Старик был в очках, хотя солнце уже не слепило глаза. Первый раз в жизни я видел его в очках, и он скорее напоминал загримированного статиста, чем того славного старика, что живет в подъезде напротив. Впрочем, я не подал вида и сказал «здравствуйте» в ответ на его скорое приветствие.
– Пожалуйста, – начал он. – У меня… Простите… Ключи от чердака… Мне нужны…
– Но, простите, зачем вам? Соседи будут недовольны, узнав, что я отдал вам ключи. Ведь именно мне поручено наблюдать за чердаком.
– Мне надо… – нетерпеливо говорил он.
– Но зачем?
– Я люблю смотреть на закат, – он спрятал взгляд, окончательно смутившись, – и мне нужны ключи. И на рассвет… – добавил он, чуть помедлив.
– Именно с крыши?
– Мне так недолго осталось жить. Я боюсь, что…
Я понял, чего он боится, и молча протянул ключи.
– Простите, – остановил его я, когда он уже стал подниматься, – можно я когда-нибудь присоединюсь к вам?
– Конечно, – ответил он, – ведь это твои ключи.
Несмотря на то что я имел в виду совсем другое, спрашивая его разрешения, однажды – было около полуночи и только-только начались белые ночи – я поднялся на чердак и выглянул в слуховое окно, прежде чем выйти наружу.

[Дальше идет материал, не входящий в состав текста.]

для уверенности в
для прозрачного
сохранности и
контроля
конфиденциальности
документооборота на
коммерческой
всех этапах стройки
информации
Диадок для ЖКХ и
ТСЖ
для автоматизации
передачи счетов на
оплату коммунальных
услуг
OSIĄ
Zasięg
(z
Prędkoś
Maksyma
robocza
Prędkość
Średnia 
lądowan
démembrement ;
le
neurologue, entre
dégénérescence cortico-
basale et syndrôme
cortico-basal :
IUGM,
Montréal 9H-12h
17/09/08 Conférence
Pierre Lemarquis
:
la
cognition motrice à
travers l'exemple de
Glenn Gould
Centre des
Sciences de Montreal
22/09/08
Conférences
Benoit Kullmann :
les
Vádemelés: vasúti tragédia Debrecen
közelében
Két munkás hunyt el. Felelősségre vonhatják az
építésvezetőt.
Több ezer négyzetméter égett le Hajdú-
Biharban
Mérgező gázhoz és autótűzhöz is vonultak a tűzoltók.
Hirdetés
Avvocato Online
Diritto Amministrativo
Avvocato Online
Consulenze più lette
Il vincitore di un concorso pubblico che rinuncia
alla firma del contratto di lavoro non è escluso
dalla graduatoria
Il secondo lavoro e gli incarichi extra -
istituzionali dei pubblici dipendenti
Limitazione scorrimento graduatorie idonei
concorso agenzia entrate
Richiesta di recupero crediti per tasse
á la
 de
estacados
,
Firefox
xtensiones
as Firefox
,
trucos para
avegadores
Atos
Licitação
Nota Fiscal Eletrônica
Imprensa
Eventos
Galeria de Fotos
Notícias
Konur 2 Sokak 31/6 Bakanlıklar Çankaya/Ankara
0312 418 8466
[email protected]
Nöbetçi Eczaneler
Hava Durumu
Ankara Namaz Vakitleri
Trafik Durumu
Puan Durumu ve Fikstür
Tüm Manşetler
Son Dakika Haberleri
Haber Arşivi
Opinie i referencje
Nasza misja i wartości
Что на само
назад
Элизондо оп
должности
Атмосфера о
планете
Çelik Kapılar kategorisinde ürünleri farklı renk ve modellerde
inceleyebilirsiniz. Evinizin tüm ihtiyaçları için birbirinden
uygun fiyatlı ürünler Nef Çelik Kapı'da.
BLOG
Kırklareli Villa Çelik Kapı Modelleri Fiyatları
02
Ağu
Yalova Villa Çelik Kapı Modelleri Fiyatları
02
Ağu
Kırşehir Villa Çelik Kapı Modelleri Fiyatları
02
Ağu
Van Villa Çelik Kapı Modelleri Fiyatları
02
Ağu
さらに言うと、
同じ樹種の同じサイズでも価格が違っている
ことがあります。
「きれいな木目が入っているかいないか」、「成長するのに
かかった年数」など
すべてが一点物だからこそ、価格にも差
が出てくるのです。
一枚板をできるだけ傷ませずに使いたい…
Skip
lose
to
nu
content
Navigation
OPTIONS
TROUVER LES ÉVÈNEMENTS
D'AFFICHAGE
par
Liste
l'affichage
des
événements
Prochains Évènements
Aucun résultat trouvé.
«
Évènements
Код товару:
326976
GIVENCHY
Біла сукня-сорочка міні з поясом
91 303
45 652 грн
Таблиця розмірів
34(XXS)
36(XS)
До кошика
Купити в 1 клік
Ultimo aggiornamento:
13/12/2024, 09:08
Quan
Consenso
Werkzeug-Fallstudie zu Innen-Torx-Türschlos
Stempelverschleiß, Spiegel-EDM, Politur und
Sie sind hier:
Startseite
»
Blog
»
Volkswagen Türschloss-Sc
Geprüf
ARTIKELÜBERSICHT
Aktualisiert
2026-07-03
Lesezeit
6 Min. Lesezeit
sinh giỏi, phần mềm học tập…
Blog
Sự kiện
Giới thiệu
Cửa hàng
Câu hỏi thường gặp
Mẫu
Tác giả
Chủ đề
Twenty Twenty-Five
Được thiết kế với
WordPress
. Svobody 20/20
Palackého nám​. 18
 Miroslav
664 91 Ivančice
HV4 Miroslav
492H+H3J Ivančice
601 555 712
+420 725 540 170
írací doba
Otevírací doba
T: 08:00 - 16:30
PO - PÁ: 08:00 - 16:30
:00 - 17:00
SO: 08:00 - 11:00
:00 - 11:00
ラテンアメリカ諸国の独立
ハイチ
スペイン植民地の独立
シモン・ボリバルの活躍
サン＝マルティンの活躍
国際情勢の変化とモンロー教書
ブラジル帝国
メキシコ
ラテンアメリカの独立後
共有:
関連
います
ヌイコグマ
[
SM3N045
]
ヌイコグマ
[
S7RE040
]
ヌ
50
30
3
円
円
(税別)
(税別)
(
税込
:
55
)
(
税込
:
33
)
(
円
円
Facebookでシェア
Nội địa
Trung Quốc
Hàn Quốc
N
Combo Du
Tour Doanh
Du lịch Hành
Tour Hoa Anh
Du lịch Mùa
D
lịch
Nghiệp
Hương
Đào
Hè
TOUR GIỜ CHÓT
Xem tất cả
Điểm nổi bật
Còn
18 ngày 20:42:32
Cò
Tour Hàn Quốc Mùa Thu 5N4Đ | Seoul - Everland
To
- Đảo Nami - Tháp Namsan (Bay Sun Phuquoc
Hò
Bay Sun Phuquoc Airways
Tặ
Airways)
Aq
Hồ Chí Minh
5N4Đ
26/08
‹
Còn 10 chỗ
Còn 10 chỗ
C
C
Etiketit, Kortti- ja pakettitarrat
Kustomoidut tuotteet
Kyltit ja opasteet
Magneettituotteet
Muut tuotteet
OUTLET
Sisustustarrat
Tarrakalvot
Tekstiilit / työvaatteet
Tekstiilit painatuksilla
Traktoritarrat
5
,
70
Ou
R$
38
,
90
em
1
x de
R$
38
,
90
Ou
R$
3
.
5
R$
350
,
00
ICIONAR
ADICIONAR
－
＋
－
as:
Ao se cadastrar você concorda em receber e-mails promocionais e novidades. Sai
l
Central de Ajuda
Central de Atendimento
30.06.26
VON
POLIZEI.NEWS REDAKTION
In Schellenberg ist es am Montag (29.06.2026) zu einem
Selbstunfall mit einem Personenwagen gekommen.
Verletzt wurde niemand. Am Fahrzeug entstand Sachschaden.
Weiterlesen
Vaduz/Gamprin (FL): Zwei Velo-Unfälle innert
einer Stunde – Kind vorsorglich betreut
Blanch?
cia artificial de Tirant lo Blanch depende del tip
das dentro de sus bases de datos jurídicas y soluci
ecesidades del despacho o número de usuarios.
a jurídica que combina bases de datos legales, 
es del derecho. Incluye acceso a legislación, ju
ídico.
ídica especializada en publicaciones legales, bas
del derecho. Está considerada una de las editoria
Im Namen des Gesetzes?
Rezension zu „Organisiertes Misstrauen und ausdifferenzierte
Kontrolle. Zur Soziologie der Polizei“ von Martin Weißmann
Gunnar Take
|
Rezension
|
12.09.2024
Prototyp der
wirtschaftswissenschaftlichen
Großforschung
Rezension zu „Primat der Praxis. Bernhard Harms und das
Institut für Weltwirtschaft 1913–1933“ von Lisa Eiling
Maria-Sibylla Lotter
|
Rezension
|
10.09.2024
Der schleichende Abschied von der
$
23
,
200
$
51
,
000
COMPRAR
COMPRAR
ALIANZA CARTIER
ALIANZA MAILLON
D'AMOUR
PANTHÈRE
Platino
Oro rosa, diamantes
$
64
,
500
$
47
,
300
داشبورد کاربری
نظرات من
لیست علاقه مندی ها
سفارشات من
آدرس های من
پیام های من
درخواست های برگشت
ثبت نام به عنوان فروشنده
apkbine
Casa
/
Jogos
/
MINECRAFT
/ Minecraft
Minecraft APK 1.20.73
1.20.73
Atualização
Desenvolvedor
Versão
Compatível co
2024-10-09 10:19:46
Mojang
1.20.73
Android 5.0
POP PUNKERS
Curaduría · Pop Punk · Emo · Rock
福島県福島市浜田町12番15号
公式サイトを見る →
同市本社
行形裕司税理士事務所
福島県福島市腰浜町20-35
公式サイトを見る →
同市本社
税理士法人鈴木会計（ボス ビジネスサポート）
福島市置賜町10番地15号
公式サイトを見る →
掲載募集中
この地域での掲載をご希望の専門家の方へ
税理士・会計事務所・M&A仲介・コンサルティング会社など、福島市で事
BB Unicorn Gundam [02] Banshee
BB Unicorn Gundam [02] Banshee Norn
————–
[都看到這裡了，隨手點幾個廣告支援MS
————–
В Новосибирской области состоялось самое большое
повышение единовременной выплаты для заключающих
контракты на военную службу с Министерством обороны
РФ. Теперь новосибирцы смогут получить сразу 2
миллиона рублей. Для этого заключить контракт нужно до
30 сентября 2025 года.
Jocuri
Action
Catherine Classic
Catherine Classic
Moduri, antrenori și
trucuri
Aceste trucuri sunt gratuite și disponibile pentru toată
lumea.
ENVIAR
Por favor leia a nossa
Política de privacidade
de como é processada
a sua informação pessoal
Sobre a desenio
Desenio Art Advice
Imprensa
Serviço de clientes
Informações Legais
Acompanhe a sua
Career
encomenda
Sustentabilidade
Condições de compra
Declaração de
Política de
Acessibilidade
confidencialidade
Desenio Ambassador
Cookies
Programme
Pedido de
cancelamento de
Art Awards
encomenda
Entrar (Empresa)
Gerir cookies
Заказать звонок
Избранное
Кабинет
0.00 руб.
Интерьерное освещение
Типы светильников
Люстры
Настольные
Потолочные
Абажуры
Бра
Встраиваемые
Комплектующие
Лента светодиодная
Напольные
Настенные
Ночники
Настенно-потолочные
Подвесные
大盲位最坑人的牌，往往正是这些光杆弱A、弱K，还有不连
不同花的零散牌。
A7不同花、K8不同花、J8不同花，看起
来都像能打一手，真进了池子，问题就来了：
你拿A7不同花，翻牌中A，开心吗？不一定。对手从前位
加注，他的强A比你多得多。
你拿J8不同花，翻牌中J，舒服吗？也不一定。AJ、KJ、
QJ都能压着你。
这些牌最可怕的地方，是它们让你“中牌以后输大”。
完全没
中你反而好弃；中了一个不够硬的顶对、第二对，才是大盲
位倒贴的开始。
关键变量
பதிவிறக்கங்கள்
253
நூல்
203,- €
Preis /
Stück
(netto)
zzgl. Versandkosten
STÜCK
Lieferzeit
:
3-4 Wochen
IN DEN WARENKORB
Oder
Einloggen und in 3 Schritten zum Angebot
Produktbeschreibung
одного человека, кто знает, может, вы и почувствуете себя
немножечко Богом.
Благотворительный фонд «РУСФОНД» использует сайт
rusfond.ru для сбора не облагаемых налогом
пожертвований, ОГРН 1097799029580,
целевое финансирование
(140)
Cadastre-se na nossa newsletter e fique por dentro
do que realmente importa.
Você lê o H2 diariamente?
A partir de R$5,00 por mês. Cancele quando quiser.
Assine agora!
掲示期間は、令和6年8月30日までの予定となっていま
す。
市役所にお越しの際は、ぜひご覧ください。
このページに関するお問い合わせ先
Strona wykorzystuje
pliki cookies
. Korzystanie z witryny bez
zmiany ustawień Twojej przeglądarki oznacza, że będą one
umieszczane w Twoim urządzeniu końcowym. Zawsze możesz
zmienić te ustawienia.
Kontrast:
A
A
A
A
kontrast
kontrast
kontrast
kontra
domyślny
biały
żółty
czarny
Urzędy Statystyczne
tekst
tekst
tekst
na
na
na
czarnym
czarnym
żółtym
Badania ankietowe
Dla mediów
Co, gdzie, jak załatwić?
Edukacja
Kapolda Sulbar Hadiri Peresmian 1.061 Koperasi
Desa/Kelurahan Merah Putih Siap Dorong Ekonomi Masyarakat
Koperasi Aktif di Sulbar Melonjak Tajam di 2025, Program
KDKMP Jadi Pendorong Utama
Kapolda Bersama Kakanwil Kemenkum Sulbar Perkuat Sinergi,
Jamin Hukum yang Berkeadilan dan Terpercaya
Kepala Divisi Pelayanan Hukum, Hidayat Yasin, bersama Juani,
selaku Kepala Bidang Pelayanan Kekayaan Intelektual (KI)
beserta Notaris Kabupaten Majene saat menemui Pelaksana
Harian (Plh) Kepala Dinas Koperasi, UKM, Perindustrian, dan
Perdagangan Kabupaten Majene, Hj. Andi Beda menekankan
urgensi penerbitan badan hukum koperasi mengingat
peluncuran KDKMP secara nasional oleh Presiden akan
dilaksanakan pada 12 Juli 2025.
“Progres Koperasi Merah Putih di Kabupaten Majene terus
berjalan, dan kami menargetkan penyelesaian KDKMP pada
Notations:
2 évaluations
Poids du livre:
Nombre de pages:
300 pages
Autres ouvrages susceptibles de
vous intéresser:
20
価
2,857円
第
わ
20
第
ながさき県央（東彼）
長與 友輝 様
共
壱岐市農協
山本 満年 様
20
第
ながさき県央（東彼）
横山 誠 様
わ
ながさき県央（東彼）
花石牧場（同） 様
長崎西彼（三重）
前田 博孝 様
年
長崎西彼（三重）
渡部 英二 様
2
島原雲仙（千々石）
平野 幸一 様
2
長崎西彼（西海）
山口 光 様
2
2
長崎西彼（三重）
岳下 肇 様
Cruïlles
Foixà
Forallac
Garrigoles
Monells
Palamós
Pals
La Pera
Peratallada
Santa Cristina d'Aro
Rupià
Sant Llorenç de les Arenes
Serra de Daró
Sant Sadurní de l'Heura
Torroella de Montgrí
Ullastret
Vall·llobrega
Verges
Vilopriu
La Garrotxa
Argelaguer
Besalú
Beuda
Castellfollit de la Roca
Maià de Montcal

Старик сидел на гребне крыши, и для меня так и осталось загадкой, как далась ему эта рискованная высота, ведь и передвигался-то он с трудом. Он сидел на коньке, и крыша со стороны могла показаться холмом, и было в этом что-то не из этой сказки. Я смотрел на его вырезанный на фоне серо-голубого неба профиль и на какое-то время даже потерял ощущение реальности происходящего.
Немигающим взглядом старик смотрел на переливающиеся краски, и рот его был полуоткрыт, – а надо бы сказать, что рот его всегда полуоткрыт, но сейчас это не было неприятным, как обычно, а скорее наоборот, вызывало особое доверие, которое я питаю к людям, способным глубоко и сильно сопереживать тому, что в душе многих не найдет даже мимолетного отклика.
Я хотел было спуститься за фотоаппаратом, чтобы сделать чудесный снимок, но скромность не позволила мне вторгнуться в нездешнюю красоту близости к небу.
На следующий день я возвращался с работы, когда пошел сильный дождь. Я уже успел почти подойти к дому и впрыгнул под жестяной навес овощного магазина. Под навесом собралось не менее дюжины человек, некоторые ругались, но большинство были рады ливню, смывающему тяжелую пыль, которая летом в центре города забирается даже в поры и стоит серой гарью в носу до тех пор, пока не повеет вечерний бриз.
Вначале я не заметил старика. Он стоял в глубине и смеялся. Он высовывал руку под дождь, набирал в ладонь капли и размазывал их по лицу.
– Какой чудесный снег, – сказал он, заметив меня.
– Почему снег? – опешил я. – Ведь это же дождь.
– Дождь – это растаявший снег, – пояснил он мне, не понимающему метафор. – Ведь сейчас тепло, а значит, снег тает, пока долетит до земли.
– Тогда с тем же успехом я могу сказать, что снег – это замерзший дождь, – ответил я, уставший после жаркого дня, проведенного в душном офисе.